TORONTO — Ontario’s rising electricity prices have cost the province an estimated 74,881 manufacturing jobs since the 2008 recession, finds a study by the Fraser Institute.
The policy think-tank says the province experienced the most “substantial decline” in manufacturing output and employment, compared to other provinces and US states.
The study finds from 2008 to 2015, manufacturing jobs fell from 805,170 to 688,735, and it estimates about 64% of the decline – 74,881 jobs – are attributable to the province’s higher electricity prices.
“Electricity is a major cost for the manufacturing sector, so it’s not surprising that Ontario’s skyrocketing electricity prices have led to tens of thousands of job losses in the province,” said Ross McKitrick, economics professor at the University of Guelph, a Fraser Institute senior fellow and co-author of Rising Electricity Costs and Declining Employment in Ontario’s Manufacturing Sector.
The study says even if the province’s estimates of job creation in renewable energy are taken at face value, this implies a loss of about 1.8 manufacturing jobs for every new job created in the green energy sector, many of which are temporary positions.
It also found prices for small industrial users (one megawatt and monthly consumption of up to 400 megawatt hours) increased 48% in the Toronto area and 50% in Ottawa between 2010 and 2016 – more than three times the average rate of increase in the rest of Canada.

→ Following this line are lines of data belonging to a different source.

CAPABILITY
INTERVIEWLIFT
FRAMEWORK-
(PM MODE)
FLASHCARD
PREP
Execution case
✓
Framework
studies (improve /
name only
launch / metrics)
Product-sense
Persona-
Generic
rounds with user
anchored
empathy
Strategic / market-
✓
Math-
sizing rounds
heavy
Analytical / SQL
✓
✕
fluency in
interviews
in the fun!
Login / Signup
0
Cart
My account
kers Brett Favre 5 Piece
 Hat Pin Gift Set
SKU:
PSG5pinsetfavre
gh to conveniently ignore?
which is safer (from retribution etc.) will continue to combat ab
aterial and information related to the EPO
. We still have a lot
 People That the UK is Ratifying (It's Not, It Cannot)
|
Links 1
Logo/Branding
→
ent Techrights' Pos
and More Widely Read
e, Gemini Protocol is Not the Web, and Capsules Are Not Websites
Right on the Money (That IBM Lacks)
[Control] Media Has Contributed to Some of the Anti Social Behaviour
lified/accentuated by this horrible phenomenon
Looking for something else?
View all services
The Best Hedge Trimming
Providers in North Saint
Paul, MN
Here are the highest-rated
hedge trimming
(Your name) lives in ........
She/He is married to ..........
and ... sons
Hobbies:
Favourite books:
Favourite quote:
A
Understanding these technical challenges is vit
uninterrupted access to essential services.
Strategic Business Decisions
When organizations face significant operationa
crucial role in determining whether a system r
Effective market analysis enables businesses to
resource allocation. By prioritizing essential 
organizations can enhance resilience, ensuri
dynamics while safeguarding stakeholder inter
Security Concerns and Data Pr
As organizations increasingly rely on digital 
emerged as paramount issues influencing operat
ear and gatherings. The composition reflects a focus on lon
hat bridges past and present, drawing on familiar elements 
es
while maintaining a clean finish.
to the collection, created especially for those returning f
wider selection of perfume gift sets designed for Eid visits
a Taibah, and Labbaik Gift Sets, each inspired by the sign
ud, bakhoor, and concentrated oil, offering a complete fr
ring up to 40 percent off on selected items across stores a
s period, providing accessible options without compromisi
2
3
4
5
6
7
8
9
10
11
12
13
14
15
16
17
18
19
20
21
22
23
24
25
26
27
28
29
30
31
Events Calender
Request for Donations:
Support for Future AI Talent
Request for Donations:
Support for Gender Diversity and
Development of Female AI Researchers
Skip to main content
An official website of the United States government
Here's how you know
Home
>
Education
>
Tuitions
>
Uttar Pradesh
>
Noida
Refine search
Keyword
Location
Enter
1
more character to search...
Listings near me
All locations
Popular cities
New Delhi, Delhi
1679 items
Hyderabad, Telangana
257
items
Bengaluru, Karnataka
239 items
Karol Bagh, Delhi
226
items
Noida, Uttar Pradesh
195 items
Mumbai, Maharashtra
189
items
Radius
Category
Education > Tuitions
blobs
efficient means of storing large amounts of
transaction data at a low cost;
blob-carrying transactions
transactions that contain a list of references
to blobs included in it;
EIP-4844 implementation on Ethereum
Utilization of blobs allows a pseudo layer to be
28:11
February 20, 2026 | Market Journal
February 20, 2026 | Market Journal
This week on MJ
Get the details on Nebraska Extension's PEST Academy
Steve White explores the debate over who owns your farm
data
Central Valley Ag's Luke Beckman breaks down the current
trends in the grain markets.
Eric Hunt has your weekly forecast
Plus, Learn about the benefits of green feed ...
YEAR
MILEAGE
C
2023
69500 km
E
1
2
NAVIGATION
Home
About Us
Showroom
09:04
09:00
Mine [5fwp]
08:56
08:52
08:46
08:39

In 2016, those businesses in the Toronto area averaged 16.27 cents per kilowatt hour (kWh), nearly double what comparable-sized firms paid in Montreal (9.11 cents) and Vancouver (9.49 cents), and nearly three times what they paid in Calgary (6.53 cents).
Large industrial power users, many granted reductions, also paid higher rates compared to large power users in Quebec, Alberta and BC.